When it comes to hours worked per week in business, particularly overtime, the BCEA is precise – the maximum normal working time allowed is 45 hours per week, any overtime is voluntary and may only be worked in agreement between employer and employee.

Nicol Myburgh, Head of HR Business Unit at CRS Technologies, an HR and HCM specialist services provider, offers a broad perspective on the matter and the company’s view, which, as he explains, is only a guideline.

Myburgh says there are terms and conditions that have to be taken into consideration – including the fact that the above regulation excludes lunch breaks. “Lunch breaks are, by law, not defined as working time and will therefore be unpaid,” and does not mean the employee must work 45 hours per week normal time.

Related: Master The Ins And Outs Of South Africa’s Labour Laws

“The normal working hours are determined by mutual agreement between employee and employer, in this aspect the act only provides the maximum limit of 45 hours, and does not mean the employee MUST work 45 hours per week normal time. The statutory limitation of 45 hours per week means that the employee may not work more than 45 hours per week normal time,” says Myburgh.

Labour legislation is also clear on overtime, defined as time worked in excess of the normal working hours.  “The maximum permissible overtime is three hours per day or 10 hours per week. The employee must be paid at one and a half times his/her normal wage rate except for Sunday work and work on public holidays, which must be paid at twice the normal wage rate. The employees aren’t necessarily paid for overtime, instead by mutual agreement, they can be granted time off in lieu of payment calculated by the same formula mentioned above,” Myburgh continues. 

By mutual agreement

However, this segment of the law is only applicable to employees earning below the earnings threshold, as determined by the Minister, and is currently R205 433,30.

As CRS Technologies executives explain, overtime payment or time off in lieu thereof for employees earning above this threshold is not compulsory, but rather a mutual agreement between employer and employee.

Employees earning above the threshold for overtime who are not compensated by employers have the right to refuse to participate in overtime work.

While it is true that each industry has its own variations and is governed by specific dynamics, legislation regulating overtime is applicable irrespective.

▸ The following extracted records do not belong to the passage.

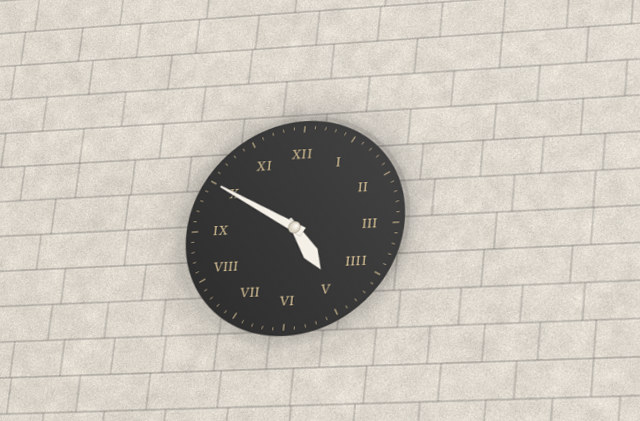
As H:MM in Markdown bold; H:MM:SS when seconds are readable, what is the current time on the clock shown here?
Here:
**4:50**
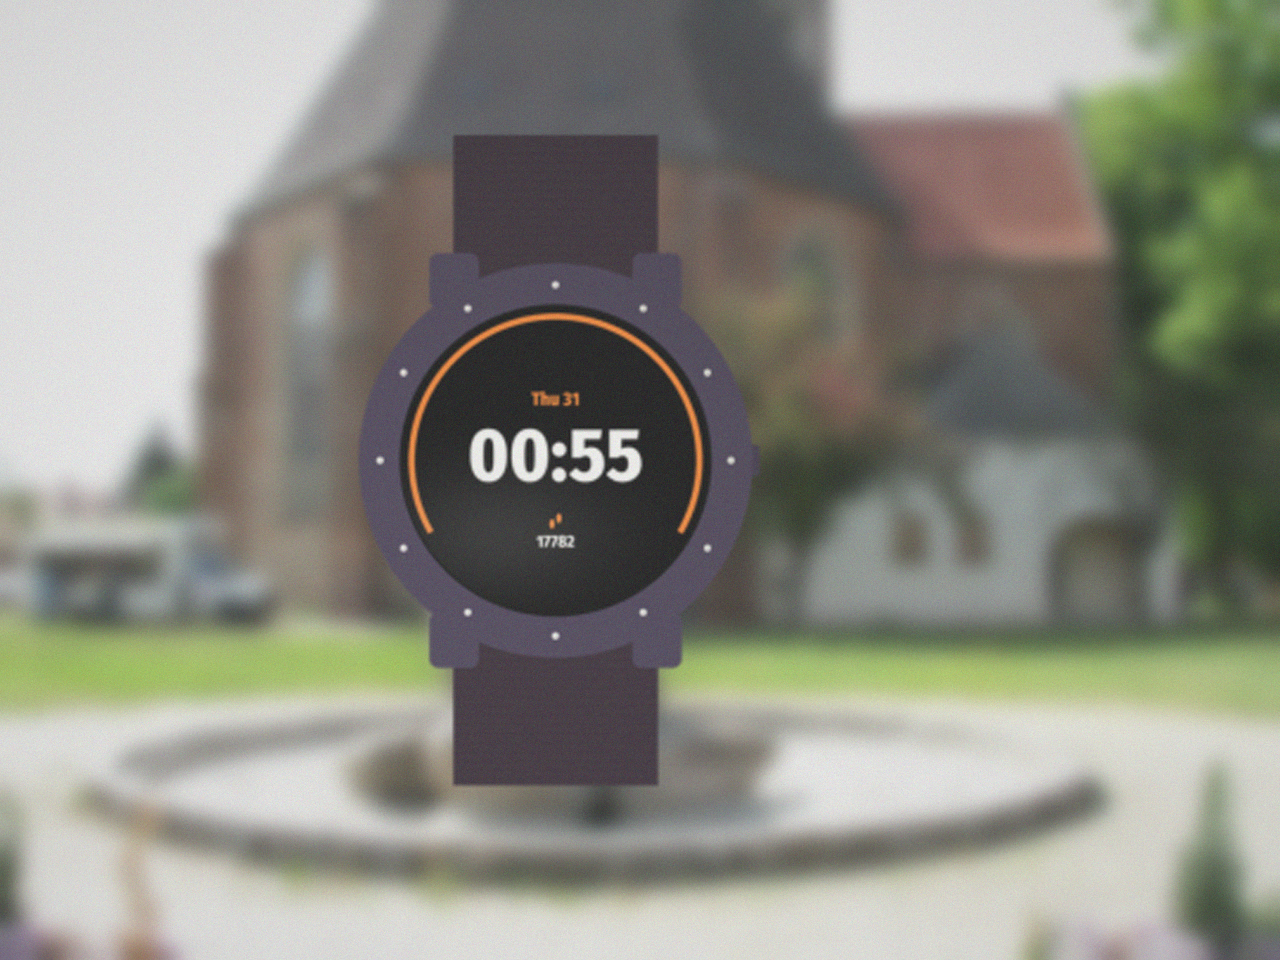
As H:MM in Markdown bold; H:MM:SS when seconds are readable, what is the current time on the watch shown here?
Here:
**0:55**
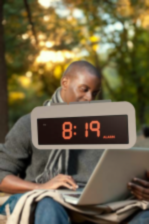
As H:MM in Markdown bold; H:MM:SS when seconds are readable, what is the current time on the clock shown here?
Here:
**8:19**
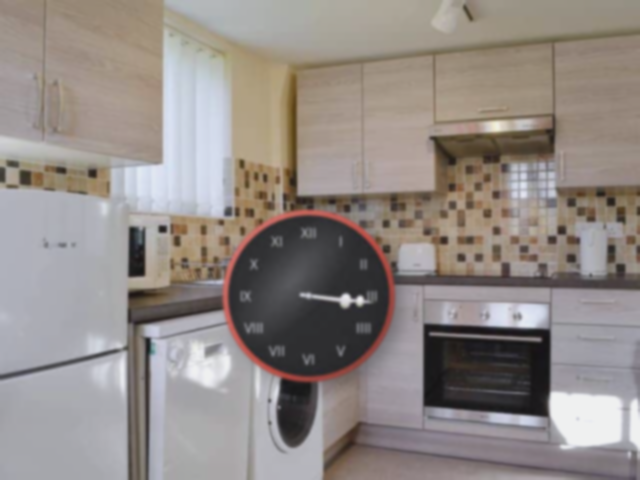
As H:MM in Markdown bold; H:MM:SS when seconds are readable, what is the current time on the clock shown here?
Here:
**3:16**
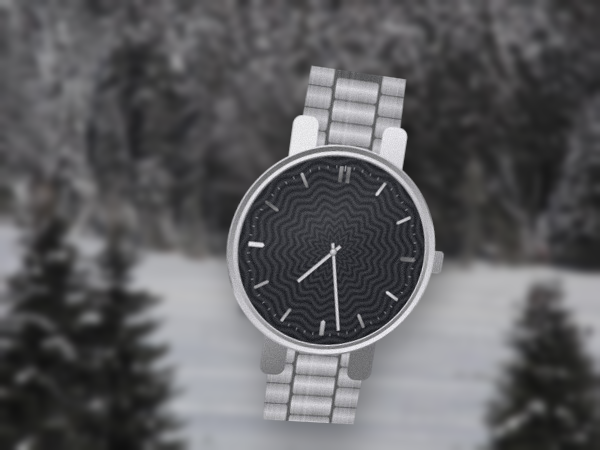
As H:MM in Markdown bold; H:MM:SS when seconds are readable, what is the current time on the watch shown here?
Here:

“No employee may work more than 45 hours per week normal time and the no employee may work more than 10 hours per week overtime. However, while the BCEA sets the fundamental minimum rules, there are legislated variations based on sectoral or industry operational requirements.  A sectoral determination, a Bargaining Council Main agreement or a union agreement, etc. may bring about variations on the conditions mentioned above since these documents are viewed as extensions of the act.  These are known as delegated legislation,” says Myburgh.

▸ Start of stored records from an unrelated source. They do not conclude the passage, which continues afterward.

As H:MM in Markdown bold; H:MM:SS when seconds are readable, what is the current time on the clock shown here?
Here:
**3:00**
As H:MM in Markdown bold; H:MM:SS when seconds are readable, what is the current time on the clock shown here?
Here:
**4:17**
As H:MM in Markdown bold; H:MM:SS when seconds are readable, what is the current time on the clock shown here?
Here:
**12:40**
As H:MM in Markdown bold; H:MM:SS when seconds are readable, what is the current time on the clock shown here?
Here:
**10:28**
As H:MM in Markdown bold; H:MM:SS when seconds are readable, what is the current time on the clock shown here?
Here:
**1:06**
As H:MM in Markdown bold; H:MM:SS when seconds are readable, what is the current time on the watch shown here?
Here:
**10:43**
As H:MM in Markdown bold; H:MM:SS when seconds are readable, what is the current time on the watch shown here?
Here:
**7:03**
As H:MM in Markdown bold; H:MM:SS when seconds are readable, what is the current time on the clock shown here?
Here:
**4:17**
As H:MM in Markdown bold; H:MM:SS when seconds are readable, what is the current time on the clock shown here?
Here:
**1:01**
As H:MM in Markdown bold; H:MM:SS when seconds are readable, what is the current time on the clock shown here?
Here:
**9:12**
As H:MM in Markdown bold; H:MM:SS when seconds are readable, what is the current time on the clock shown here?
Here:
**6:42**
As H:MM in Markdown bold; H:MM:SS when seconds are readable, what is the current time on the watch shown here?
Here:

Related: What The Law Says About Employee Leave And Absence

CRS Technologies refers to the security industry as an example.The company explains that Sectoral Determination 6: Private Security Sector, regulates among other conditions the maximum normal working hours to 48 hours per week for a security officer.

“…And the Metal and Engineering Industries Bargaining Council regulates the conditions for employees operating in the industry, among other conditions the ordinary hours of work shall not exceed 40 in any one week for employees on day shift and/or night shift or employees working on the two and/or three-shift system,” Myburgh explains.

A further example is the retail industry, where overtime provisions allow for extended shopping hours.